On notera que contrairement aux l’Églises catholiques ou luthériennes, l’Église orthodoxe bulgare n’a jamais eu dans son histoire de discours anti juifs. Au XIXe siècle, la communauté juive a participé à la lutte nationale contre les ottomans. Si bien que les Bulgares ont toujours considérés les juifs comme des concitoyens comme les autres. Les rancœurs de l’époque ottomanes étaient oubliées.
Les autorités bulgares de l’époque sont responsables de la disparition de quelque 11000 juifs (un fait que le gouvernement bulgare actuel a encore du mal à admettre) mais, en même temps, elles ont contribué au sauvetage des 48 000 qui vivaient en Bulgarie en ne les livrant pas aux nazis. Ce pays refuge peut même affirmer être le seul dans l’Europe en guerre dont la population juive a augmenté pendant le conflit. La décision du roi Boris III d’assigner les juifs bulgares à des à des travaux agricoles ou de voirie dans tout le pays a été prise le 10 mars 1943. C’est cette date qui est commémorée aujourd’hui.
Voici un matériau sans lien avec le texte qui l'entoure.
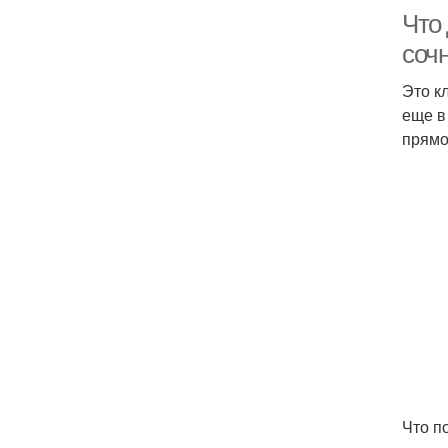
Что
соч
Это к
еще в
прямо
Что п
L’abrogation partielle de la législation anti-juive aura lieu le 31 août 1944, une mesure étendue par le gouvernement Muraviev (2-9 septembre 1944) avant la déclaration de guerre de l’Union soviétique à la Bulgarie (5 septembre), l’invasion de l’Armée rouge (8 septembre) et l’accession au pouvoir d’un Front de la patrie à dominante communiste (9 septembre). Il faudra toutefois attendre mars 1945 pour qu’un décret prévoie la restitution des biens juifs spoliés ou l’indemnisation des propriétaires dont les possessions nationalisées ne seront pas restituées, soit adopté.
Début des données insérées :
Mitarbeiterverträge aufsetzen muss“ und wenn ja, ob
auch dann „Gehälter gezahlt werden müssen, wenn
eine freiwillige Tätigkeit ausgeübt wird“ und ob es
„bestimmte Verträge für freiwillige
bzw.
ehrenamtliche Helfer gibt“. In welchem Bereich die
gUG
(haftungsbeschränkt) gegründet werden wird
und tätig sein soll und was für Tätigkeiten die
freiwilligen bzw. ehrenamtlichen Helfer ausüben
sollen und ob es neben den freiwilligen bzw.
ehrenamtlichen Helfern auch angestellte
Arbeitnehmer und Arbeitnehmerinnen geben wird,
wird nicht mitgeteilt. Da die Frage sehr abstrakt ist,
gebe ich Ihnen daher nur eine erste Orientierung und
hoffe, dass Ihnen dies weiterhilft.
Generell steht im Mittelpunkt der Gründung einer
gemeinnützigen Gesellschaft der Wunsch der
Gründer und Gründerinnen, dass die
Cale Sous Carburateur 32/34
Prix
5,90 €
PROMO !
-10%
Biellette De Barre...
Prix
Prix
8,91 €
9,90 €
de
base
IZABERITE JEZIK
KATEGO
Un article de l'Almanach international des éditions BiblioMonde, 9 mars 2022
Chaque 10 mars, un hommage est rendu à Dimitar Pechev, vice-président du Parlement et ministre de la Justice de la Bulgarie pendant la Seconde Guerre mondiale. Il a grandement participé au sauvetage de ses concitoyens juifs. Il est aussi citoyen d'honneur de l'État d’Israël.